Despite his claim, however, the film presents a much different story.
The reason behind the issues concerning places like Brooks County is largely due to the Prevention Through Deterrence policy. According to the film, this policy purposefully directs migrants into dangerous crossing areas, resulting in over 20,000 deaths, with many occurring in Brooks County.
Even more notable, the policy was implemented in 1994 under the Clinton Administration, a democratic administration.
I got an opportunity to speak with two of the filmmakers for "Missing in Brooks County," co-director and producer Lisa Molomot and editor and producer Jacob Bricca. Besides their services on the film, Molomot and Bricca both double as educators at the University of Arizona. Molomot teaches a number of classes for the film and television major, the human rights practice program and the undergraduate law major. Bricca is the head of the production division and an associate professor for the film and television major.
According to Bricca, prior to making the film he was unaware of the Prevention Through Deterrence policy and was profoundly struck by it.
“In the film, it helps to take it out of the realm of a purely partisan, at least a Democrat and Republican, issue,” Bricca said. “I think the film has an implicit point of view about that. That it's not a defensible humanitarian policy and that the militarization of the border that has happened largely since that time has only increased over time to this extreme level with the wall and it's simply not the only way to think about that problem.”
I found myself agreeing with Bricca before viewing the film and even more so after. The film’s attempts at educating its audience on this policy and the fact that both sides of the political spectrum have had a hand in worsening the border issue forces everyone to take a moment to truly understand what exactly is going on here. It proves that this finger-pointing not only is a waste of time, but futile.
In the grand scheme of things, we have all contributed to this horrific situation. Americans must now take the next step forward to work together and figure out how to solve it.
One of the most empowering messages I found through watching the film and interviewing some of its filmmakers is their drive to get this story out there. I think Molomot said it best.

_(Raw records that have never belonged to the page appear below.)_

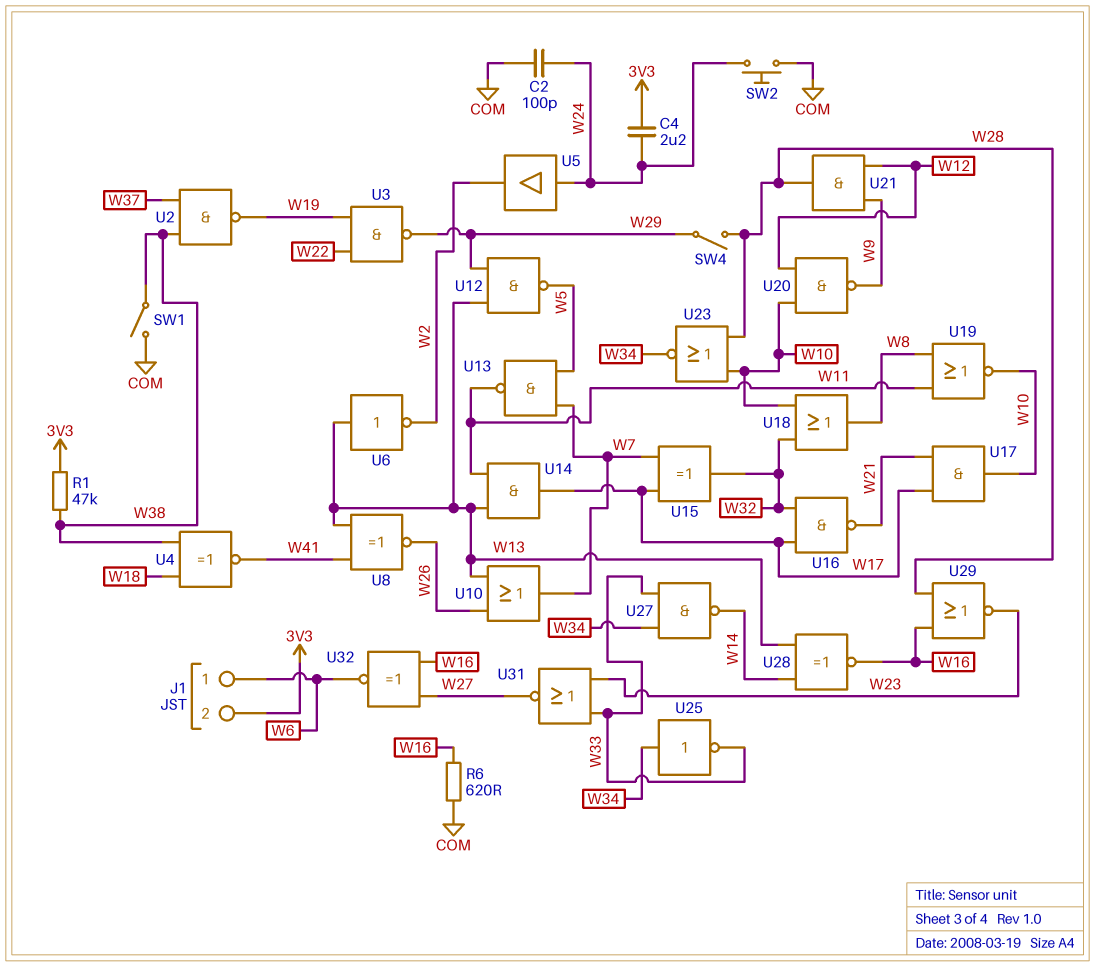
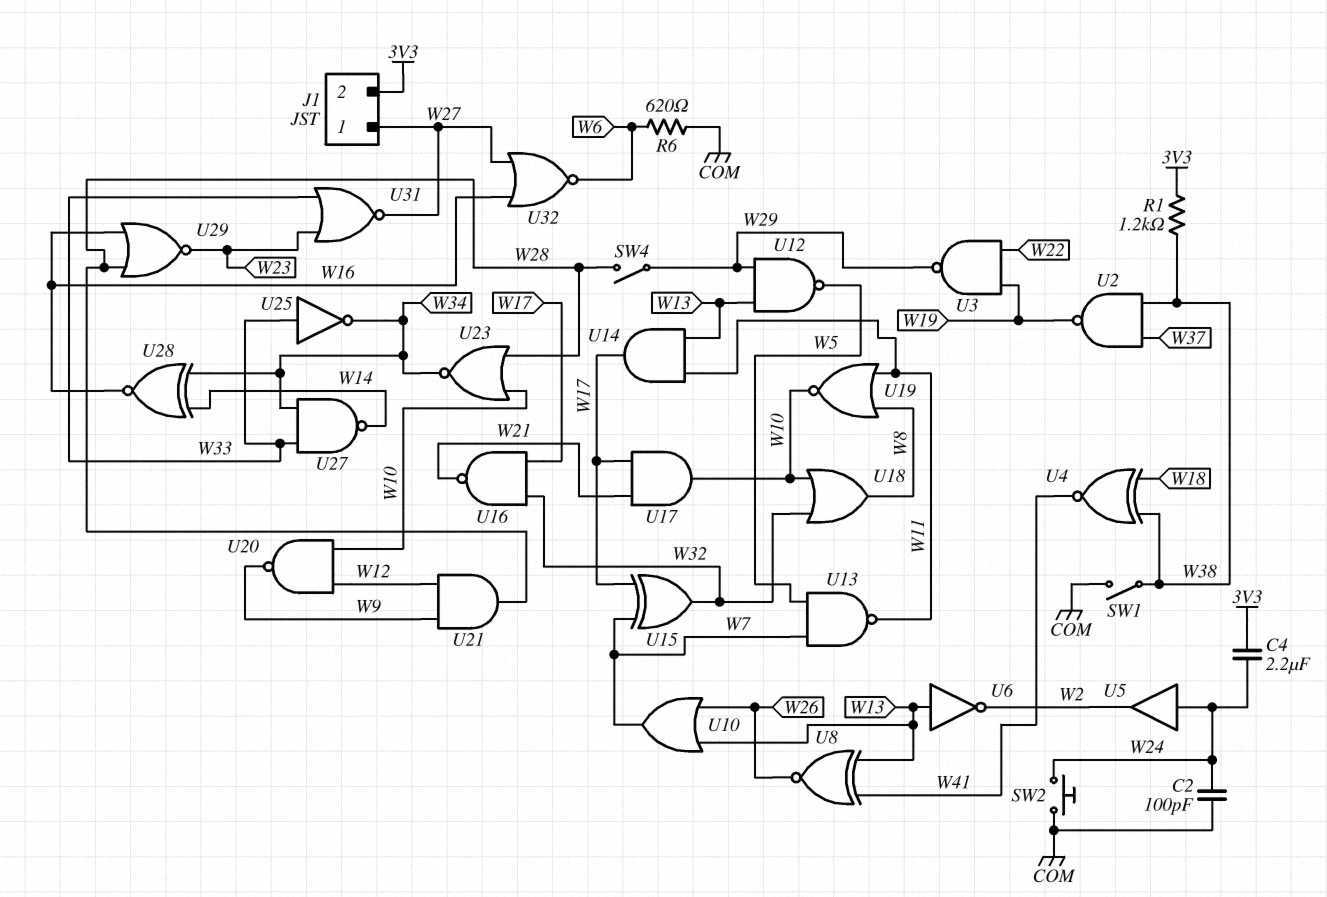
J1 pin 1: W6 -> W27
R1: 47k (3V3, W38) -> 1.2k (3V3, W38)
R6: 620 (COM, W16) -> 620 (COM, W6)
U25: NOT (in W34, out W33) -> NOT (in W33, out W34)
U28: XNOR (in W13, in W14, out W16) -> XNOR (in W14, in W34, out W16)
U32: XNOR (in W16, in W27, out W6) -> NOR (in W16, in W27, out W6)

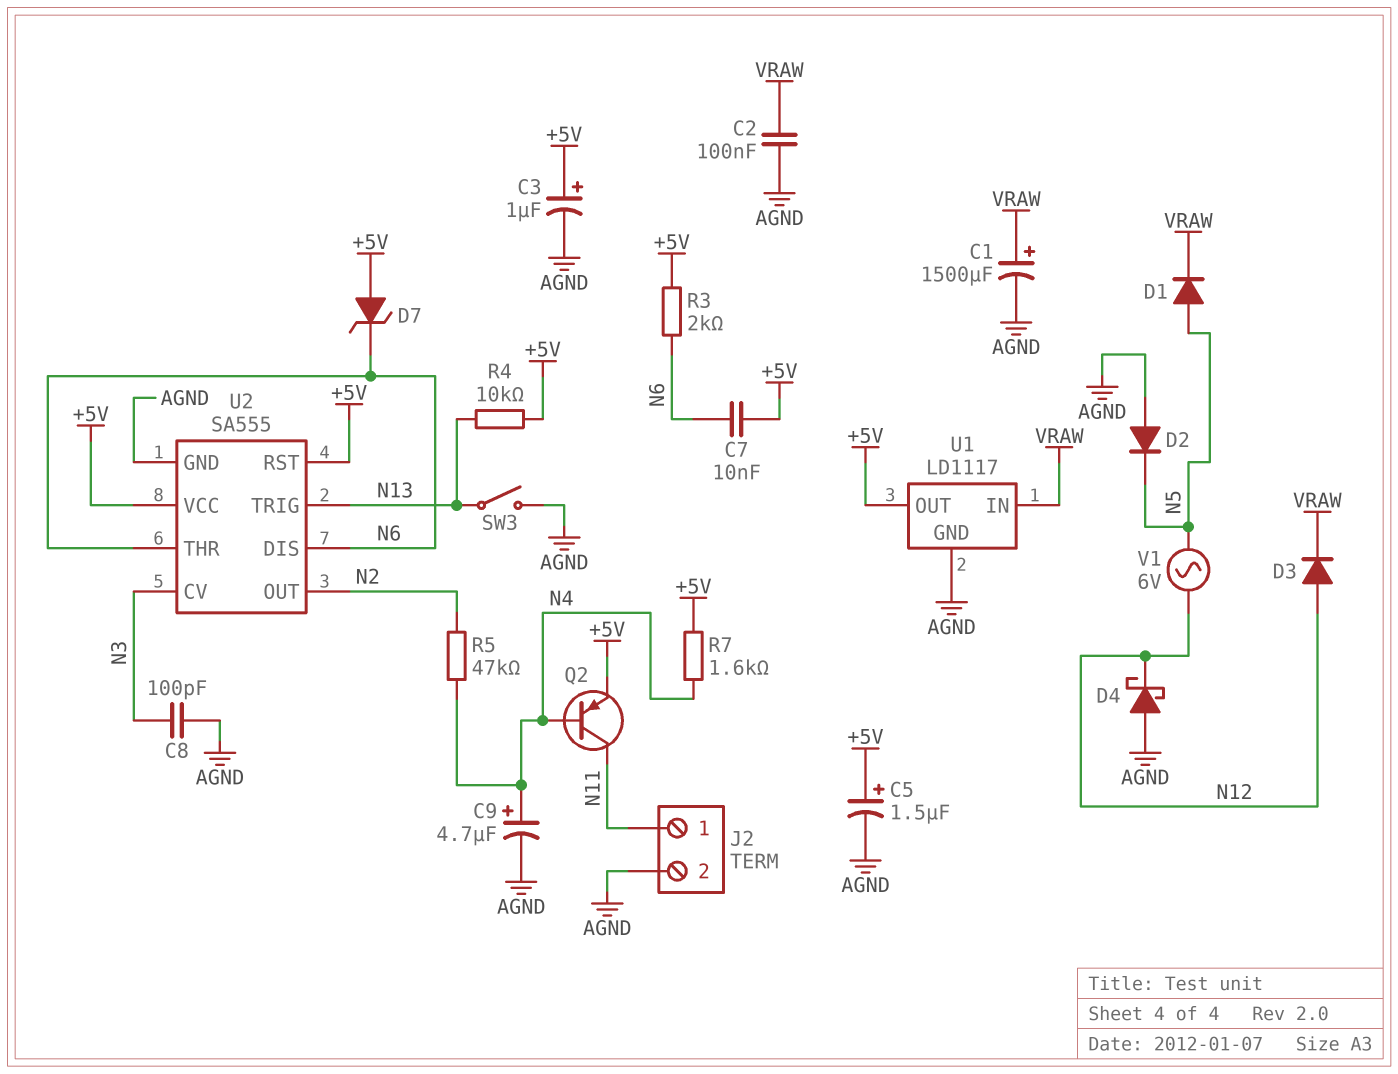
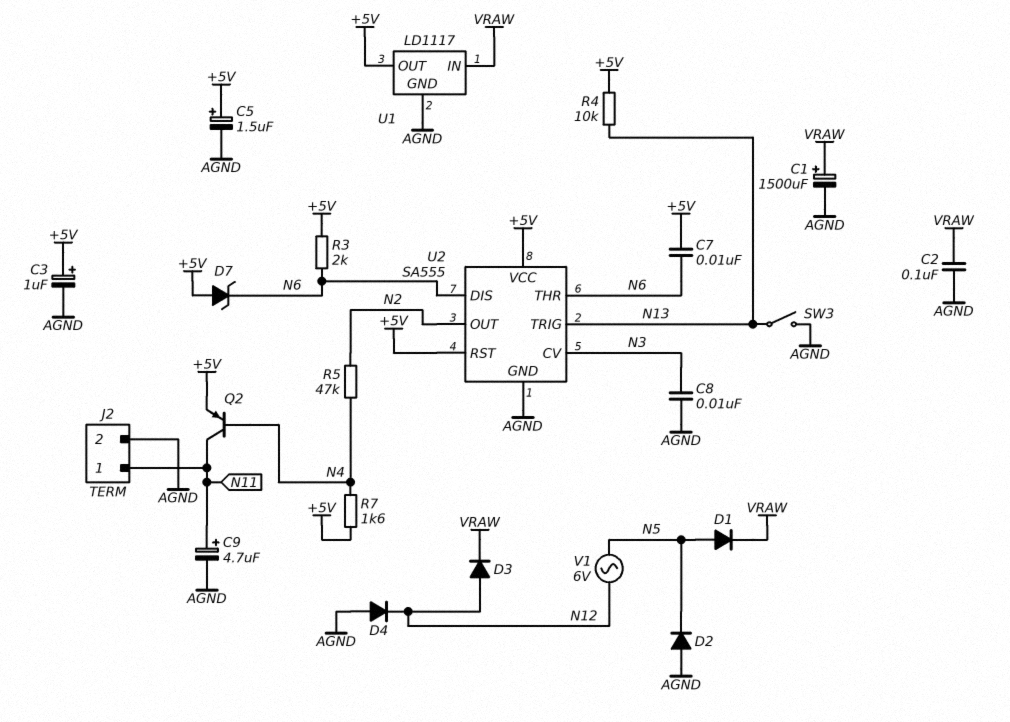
C8: 100pF (AGND, N3) -> 10nF (AGND, N3)
C9: 4.7uF (plus N4, minus AGND) -> 4.7uF (plus N11, minus AGND)
D4: schottky (A AGND, K N12) -> diode (A AGND, K N12)

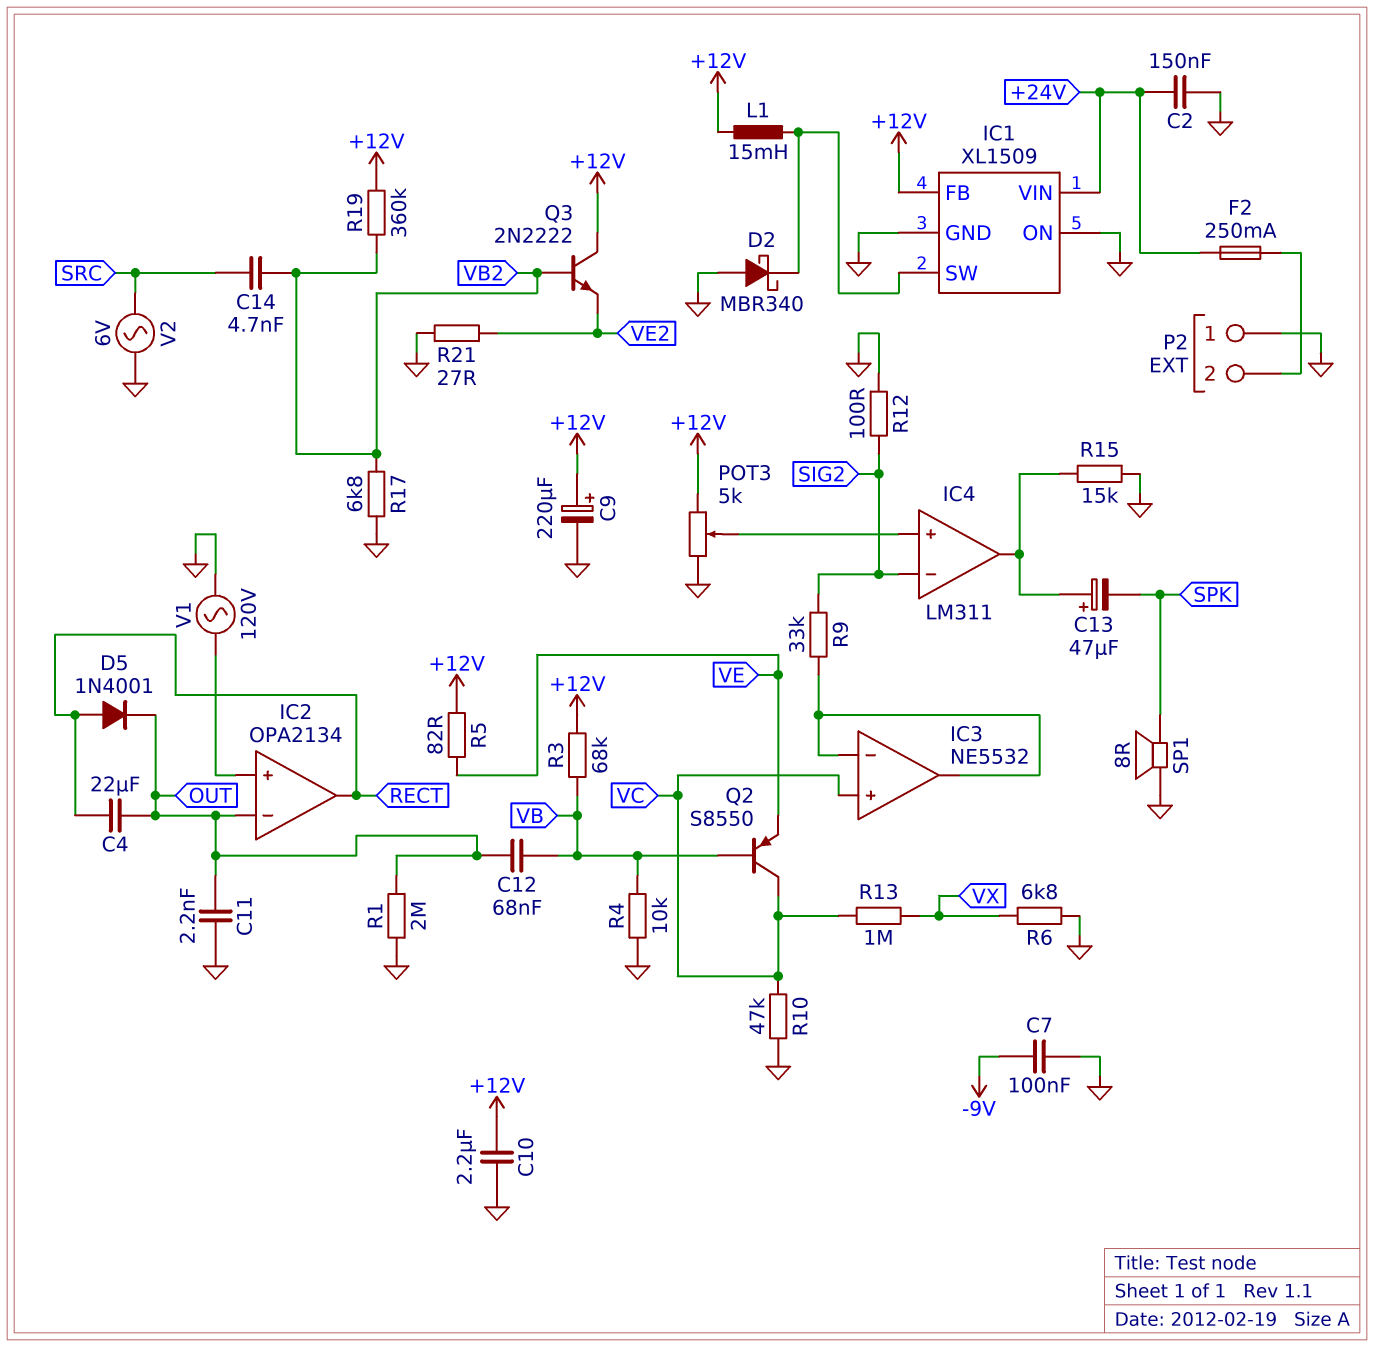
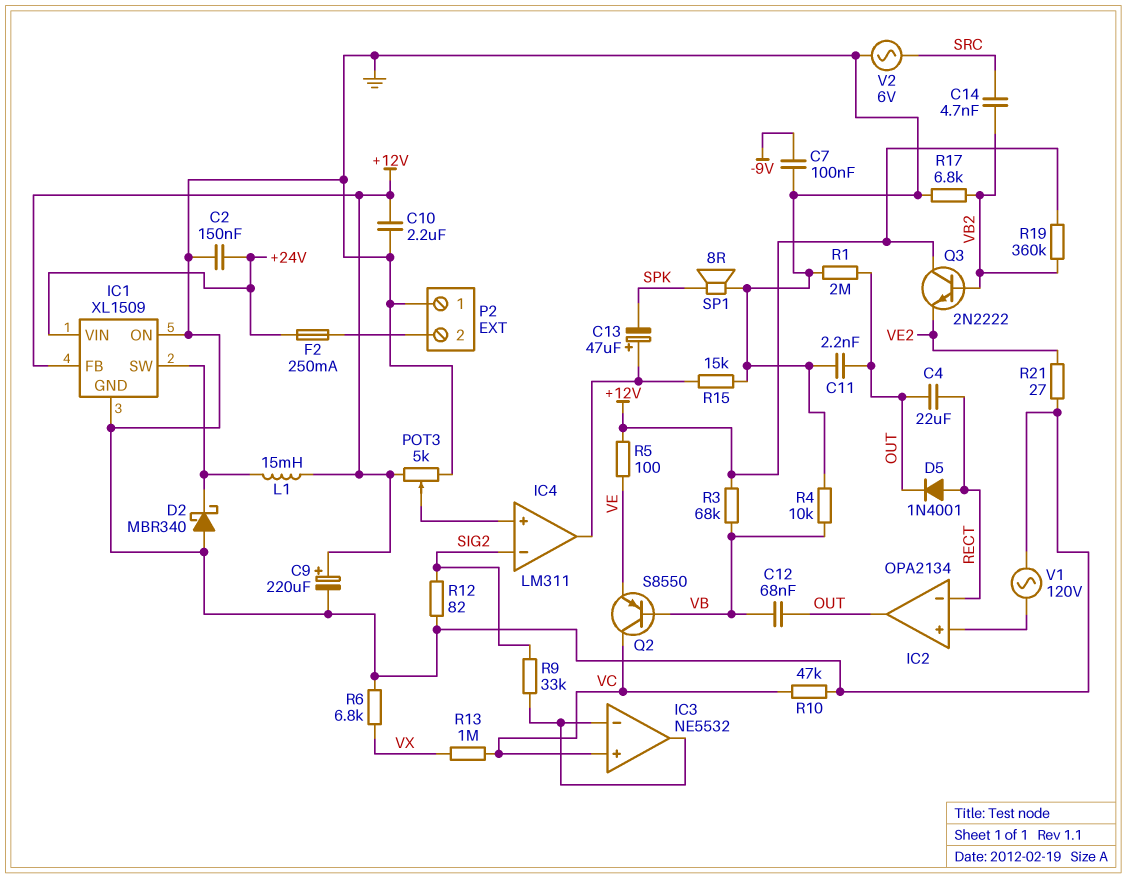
IC2 pin in-: OUT -> RECT
IC2 pin out: RECT -> OUT
R5: 82 (+12V, VE) -> 100 (+12V, VE)
R12: 100 (GND, SIG2) -> 82 (GND, SIG2)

“It’s the right thing to do; it's the right thing to educate people. It's the right thing to get this in front of lawmakers so they can see what's going on here and meet the families and see the reality of this situation,” Molomot said. “I’m not blindly optimistic, but I do feel like if you do the right thing that there is a possibility for change because what is happening there is wrong. You push forward even if it doesn’t seem very fruitful.”
“Missing in Brooks County” is available to stream on a variety of virtual film festivals linked on their website. It will also have an in-person screening at The Loft Cinema on Sunday, March 28, 2021.